Les premiers contrats ont été signés par le STIF avec la RATP et la SNCF pour la période 2000-2003 qui ont été renégociés pour la période 2004-2007. Ils ont fait évoluer de façon importante les relations financières entre l’Autorité Organisatrice et ces deux entreprises publiques. En effet, outre une évolution des mécanismes financiers de compensations et de contributions forfaitaires, les contrats STIF/RATP et STIF/SNCF ont introduit différents mécanismes d’intéressement des entreprises dont un dispositif de Bonus/Malus lié au niveau de qualité de service produit.
En échange de cette rémunération, les entreprises doivent répondre à des obligations contractuelles en terme de qualité de service sur les lignes régulières ouvertes au public, regroupées en réseaux et sous-réseaux par mode d’exploitation.

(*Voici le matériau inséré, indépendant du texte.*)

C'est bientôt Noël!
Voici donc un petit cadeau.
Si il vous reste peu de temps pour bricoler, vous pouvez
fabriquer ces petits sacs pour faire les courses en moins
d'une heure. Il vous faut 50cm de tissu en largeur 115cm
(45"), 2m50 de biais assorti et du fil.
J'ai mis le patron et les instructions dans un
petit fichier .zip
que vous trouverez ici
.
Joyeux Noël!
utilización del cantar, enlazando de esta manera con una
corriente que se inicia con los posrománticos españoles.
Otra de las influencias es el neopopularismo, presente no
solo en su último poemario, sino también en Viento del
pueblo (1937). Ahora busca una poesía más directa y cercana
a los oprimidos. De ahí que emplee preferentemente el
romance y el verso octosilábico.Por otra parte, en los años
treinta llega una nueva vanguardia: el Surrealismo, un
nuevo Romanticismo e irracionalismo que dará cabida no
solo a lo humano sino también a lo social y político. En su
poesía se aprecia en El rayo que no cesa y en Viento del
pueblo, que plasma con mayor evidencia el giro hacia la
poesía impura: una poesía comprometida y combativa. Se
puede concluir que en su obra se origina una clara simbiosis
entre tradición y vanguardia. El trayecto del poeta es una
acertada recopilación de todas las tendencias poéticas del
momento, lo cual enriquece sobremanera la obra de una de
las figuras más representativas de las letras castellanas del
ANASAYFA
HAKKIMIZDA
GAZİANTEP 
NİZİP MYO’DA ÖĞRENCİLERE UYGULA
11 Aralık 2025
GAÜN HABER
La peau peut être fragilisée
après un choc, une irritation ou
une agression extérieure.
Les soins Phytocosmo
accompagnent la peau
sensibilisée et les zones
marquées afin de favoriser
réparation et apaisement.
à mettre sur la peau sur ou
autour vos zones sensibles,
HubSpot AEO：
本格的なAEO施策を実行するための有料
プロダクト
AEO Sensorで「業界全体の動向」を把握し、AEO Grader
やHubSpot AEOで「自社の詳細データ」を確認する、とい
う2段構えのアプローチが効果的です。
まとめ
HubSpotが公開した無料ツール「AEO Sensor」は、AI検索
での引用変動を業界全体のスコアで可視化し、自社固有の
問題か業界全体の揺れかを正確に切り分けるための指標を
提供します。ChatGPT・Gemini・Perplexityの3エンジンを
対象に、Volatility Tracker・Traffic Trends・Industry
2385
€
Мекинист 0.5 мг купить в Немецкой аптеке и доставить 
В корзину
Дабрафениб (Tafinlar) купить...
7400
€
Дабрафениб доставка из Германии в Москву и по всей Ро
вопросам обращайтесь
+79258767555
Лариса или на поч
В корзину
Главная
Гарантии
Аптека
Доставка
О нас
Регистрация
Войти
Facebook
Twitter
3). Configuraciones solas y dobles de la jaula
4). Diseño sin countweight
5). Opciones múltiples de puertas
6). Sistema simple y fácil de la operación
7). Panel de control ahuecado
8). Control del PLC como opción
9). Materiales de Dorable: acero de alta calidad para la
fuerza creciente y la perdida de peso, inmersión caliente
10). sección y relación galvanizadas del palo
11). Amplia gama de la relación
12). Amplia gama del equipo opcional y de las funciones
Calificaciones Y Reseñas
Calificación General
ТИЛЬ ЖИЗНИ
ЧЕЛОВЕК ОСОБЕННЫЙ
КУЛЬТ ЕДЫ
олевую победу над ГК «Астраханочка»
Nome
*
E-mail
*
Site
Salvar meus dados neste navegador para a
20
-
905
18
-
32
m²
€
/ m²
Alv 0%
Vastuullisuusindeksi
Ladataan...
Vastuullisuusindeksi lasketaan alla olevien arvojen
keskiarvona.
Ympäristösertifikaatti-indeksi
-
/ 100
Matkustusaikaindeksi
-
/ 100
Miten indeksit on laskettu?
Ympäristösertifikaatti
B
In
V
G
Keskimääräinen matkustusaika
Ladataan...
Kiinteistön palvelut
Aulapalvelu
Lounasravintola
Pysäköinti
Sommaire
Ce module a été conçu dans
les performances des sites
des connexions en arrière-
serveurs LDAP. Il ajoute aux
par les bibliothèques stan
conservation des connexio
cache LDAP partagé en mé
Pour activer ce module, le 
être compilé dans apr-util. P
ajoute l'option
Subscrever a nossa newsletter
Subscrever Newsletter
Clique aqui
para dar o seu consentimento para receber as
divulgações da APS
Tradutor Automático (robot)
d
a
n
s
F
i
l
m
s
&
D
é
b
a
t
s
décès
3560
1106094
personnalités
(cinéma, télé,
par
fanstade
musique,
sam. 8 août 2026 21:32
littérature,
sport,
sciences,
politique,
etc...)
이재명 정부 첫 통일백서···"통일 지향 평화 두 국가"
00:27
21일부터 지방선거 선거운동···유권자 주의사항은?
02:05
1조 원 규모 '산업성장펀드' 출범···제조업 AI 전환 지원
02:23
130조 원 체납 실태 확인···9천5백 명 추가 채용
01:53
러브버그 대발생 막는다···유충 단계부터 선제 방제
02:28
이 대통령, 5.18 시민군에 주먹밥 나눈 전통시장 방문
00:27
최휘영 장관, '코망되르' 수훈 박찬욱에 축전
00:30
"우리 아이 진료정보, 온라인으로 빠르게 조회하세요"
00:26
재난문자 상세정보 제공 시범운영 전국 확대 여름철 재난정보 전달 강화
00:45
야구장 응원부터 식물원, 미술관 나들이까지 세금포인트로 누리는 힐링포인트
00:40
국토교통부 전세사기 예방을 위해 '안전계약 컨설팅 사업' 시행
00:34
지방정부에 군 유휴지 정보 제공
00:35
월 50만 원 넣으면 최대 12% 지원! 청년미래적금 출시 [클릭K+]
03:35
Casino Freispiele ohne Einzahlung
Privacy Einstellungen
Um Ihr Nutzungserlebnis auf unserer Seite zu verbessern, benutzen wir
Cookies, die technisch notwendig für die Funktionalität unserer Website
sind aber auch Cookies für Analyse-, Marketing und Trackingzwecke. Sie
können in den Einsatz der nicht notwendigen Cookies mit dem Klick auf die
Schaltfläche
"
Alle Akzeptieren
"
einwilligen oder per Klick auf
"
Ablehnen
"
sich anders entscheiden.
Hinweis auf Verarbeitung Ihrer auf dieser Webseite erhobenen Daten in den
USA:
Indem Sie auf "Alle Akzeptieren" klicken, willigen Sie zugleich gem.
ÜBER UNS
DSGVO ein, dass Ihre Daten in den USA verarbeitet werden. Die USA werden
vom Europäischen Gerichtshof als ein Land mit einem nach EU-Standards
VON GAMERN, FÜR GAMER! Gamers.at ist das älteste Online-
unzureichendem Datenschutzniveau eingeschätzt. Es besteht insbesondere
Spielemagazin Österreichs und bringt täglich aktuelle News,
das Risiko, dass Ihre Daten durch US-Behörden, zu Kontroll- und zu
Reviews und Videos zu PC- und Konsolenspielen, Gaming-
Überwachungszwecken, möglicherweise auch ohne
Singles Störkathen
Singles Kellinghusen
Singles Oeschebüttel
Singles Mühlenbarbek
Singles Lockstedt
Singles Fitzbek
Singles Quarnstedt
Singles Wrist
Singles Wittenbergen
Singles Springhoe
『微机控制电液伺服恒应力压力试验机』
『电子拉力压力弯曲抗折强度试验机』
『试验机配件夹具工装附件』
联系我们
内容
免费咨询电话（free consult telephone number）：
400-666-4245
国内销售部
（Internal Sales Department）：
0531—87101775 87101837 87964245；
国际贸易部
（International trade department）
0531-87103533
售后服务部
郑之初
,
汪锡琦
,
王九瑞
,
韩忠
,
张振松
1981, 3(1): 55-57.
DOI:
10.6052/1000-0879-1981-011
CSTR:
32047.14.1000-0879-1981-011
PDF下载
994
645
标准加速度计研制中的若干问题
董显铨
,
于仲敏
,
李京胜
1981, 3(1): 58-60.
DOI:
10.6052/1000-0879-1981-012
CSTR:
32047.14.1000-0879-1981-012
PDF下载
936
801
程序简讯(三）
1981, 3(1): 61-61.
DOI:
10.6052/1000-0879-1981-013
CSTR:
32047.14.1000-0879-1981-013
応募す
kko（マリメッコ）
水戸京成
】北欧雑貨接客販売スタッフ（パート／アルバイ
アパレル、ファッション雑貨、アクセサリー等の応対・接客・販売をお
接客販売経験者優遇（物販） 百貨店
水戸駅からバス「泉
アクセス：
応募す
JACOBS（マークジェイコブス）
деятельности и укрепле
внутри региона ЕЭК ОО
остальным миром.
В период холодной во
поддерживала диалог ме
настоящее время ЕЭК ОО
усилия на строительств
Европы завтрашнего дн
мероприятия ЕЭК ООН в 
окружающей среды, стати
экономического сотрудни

La qualité de service est mesurée par une série d’indicateurs, variables selon l’entreprise et le réseau, déclinés par réseau et sous-réseaux qui permettent à l’autorité organisatrice de définir le niveau de qualité qu’elle attend et de responsabiliser la RATP et la SNCF sur des objectifs de qualité à atteindre. La plupart de ces indicateurs font référence à la norme européenne de qualité dans les transports.
Ils sont soumis à un système de bonus-malus : chaque indicateur renvoie à un objectif encadré par une borne inférieure et une borne supérieure, au delà desquelles le bonus ou le malus est plafonné. Si le résultat annuel constaté est meilleur que l’objectif fixé, la rémunération est affectée d’un bonus ; dans le cas contraire, elle est affectée d’un malus.